What needs to be done: Your answer should be a single number: the count of lines in the records below containing the word "tcpwrapped".

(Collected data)
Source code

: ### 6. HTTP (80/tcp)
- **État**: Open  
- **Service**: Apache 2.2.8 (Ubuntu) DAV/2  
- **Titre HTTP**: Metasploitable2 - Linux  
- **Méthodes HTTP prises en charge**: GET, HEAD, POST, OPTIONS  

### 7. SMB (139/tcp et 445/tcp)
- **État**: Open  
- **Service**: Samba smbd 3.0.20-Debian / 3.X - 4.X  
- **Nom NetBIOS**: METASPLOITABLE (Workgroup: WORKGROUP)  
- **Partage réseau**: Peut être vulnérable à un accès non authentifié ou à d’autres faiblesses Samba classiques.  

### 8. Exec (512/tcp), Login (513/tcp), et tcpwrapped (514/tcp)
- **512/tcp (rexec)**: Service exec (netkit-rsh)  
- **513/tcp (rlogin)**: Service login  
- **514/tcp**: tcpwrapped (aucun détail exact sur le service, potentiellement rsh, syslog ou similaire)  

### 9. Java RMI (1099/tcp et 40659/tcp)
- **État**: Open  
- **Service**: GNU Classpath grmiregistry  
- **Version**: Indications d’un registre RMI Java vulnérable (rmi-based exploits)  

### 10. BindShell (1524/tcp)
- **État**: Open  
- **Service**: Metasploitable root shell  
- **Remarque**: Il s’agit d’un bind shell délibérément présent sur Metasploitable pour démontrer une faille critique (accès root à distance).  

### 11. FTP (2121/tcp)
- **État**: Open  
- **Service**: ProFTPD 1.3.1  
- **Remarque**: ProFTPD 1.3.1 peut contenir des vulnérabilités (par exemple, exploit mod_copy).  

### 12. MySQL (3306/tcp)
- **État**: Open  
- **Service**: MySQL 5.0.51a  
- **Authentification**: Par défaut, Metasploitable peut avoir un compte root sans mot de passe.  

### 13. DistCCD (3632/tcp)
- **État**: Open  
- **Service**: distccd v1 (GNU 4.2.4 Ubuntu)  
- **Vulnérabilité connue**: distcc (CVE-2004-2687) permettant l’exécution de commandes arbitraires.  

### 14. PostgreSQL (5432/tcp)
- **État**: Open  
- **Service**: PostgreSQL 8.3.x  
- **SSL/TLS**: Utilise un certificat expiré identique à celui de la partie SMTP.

Output of the exercise: 2